Si le nom renvoie au Japon et à l’écrivain Yukio Mishima dont Toru est un personnage de sa tétralogie La Mer de la fertilité, c’est sur la Côte d’Azur, à Nice exactement, que l’ancre se pose. Pas franchement le même décor. Le paysage sonore de ce nouveau groupe est sculpté dans une roche volcanique et disloquée hanté par un cheval omniprésent, aussi bien sur la pochette que dans les noms des morceaux qui ont tous un lien avec ce noble animal. Mais pas dans les paroles puisque Toru est entièrement instrumental. Et les 1-2-3-4 hurlé au début du tumultueux Trotteur Orlov ne comptent pas.

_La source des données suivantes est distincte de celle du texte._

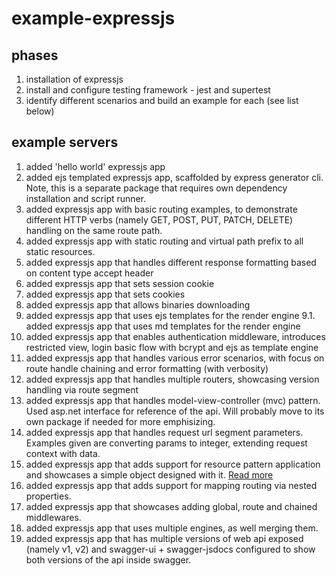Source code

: # example-expressjs

## phases
1. installation of expressjs
2. install and configure testing framework - jest and supertest
3. identify different scenarios and build an example for each (see list below)

## example servers
1. added 'hello world' expressjs app
2. added ejs templated expressjs app, scaffolded by express generator cli. Note, this is a separate package that requires own dependency installation and script runner.
3. added expressjs app with basic routing examples, to demonstrate different HTTP verbs (namely GET, POST, PUT, PATCH, DELETE) handling on the same route path.
4. added expressjs app with static routing and virtual path prefix to all static resources.
5. added expressjs app that handles different response formatting based on content type accept header
6. added expressjs app that sets session cookie
7. added expressjs app that sets cookies
8. added expressjs app that allows binaries downloading
9. added expressjs app that uses ejs templates for the render engine
9.1. added expressjs app that uses md templates for the render engine
10. added expressjs app that enables authentication middleware, introduces restricted view, login basic flow with bcrypt and ejs as template engine
11. added expressjs app that handles various error scenarios, with focus on route handle chaining and error formatting (with verbosity)
12. added expressjs app that handles multiple routers, showcasing version handling via route segment
13. added expressjs app that handles model-view-controller (mvc) pattern. Used asp.net interface for reference of the api. Will probably move to its own package if needed for more emphisizing.
14. added expressjs app that handles request url segment parameters. Examples given are converting params to integer, extending request context with data.
15. added expressjs app that adds support for resource pattern application and showcases a simple object designed with it. [Read more](https://cloud.google.com/apis/design/resources)
16. added expressjs app that adds support for mapping routing via nested properties.
17. added expressjs app that showcases adding global, route and chained middlewares.
18. added expressjs app that uses multiple engines, as well merging them.
19. added expressjs app that has multiple versions of web api exposed (namely v1, v2) and swagger-ui + swagger-jsdocs configured to show both versions of the api inside swagger.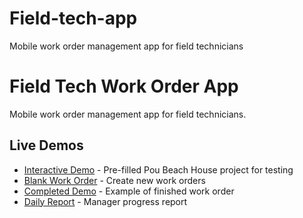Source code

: # Field-tech-app
Mobile work order management app for field technicians

# Field Tech Work Order App

Mobile work order management app for field technicians.

## Live Demos

- [Interactive Demo](https://wanttobuild.github.io/Field-tech-app/interactive_demo_app.html) - Pre-filled Pou Beach House project for testing
- [Blank Work Order](https://wanttobuild.github.io/Field-tech-app/Fully_Editable_work_order_app.html) - Create new work orders
- [Completed Demo](https://wanttobuild.github.io/Field-tech-app/pou_beach_house_demo.html) - Example of finished work order
- [Daily Report](https://wanttobuild.github.io/Field-tech-app/daily_progress_report.html) - Manager progress report
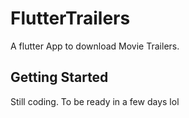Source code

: # FlutterTrailers

A flutter App to download Movie Trailers.

## Getting Started
Still coding. To be ready in a few days lol
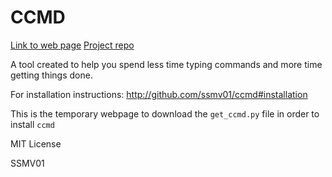 # CCMD

[Link to web page](https://ssmv01.github.io/getccmd)
[Project repo](https://ssmv01.github.io/ccmd)

A tool created to help you spend less time typing commands and more time getting things done.

For installation instructions: http://github.com/ssmv01/ccmd#installation

This is the temporary webpage to download the `get_ccmd.py` file in order to install `ccmd`

MIT License

SSMV01
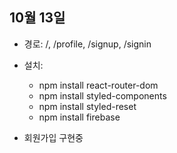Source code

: ## 10월 13일

- 경로: /, /profile, /signup, /signin
- 설치: 
    - npm install react-router-dom
    - npm install styled-components
    - npm install styled-reset
    - npm install firebase

- 회원가입 구현중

C’est donc à la sueur de leurs instruments que Toru va nous embarquer dans son histoire. Une guitariste (Héloïse Francesconi), un batteur (Nicolas Bruisset) et un autre guitariste (Arthur Arsenne) qui joue aussi du tournevis pour martyriser ses cordes. Le scénario s’annonce tendu. Il va se révéler plein de rebondissements, de déchirures, de bagarres et de plaies à panser dévoilant de nombreuses minutes meurtries et d’éclaircies livides. Avec le recul nécessaire qui rend crédible l’intrigue. Toru ne galope pas tête baissée et naseaux fumants dans les méandres bruyants d’un disque qui aurait pu paraître inaudible. Le dédale des cordes électriques, la propagation des dissonances, la densité des saturations s’entrechoquant dans le fracas des rythmes ne surpassent jamais la trame émotionnelle d’une musique qui s’avère également fragile, subtile, lumineuse à l’instar de la fine et prenante mélodie qui vient conclure les douze minutes de Ma Mie.
L’aura improvisée, bruitiste et expérimentale de ce premier enregistrement s’estompe rapidement au profit de six compositions au flot contrôlé, des mouvements coordonnés et de la beauté dans la gestuelle. Toru peut te chevaucher dans les mollets, se montrer opaque, cavaler sauvagement sur des contrées hostiles et frôler le chaos. Mais le flux et reflux racontent autre chose d’infiniment plus profond. Percheron ou Rabrandt parlent d’éclats mystérieux qui tendent une joue poétique quand l’autre face est rouge écarlate. Les trépidations de la batterie font corps avec les écorchures des guitares et les désaccords de riffs libres et notes désarticulées n’oubliant jamais de se rappeler à l’harmonie des sentiments et la gravité d’une sourde déflagration. N’hésitez pas à mettre le pied à l’étrier avec Toru. L’excursion secoue mais elle est farouchement belle et réussie.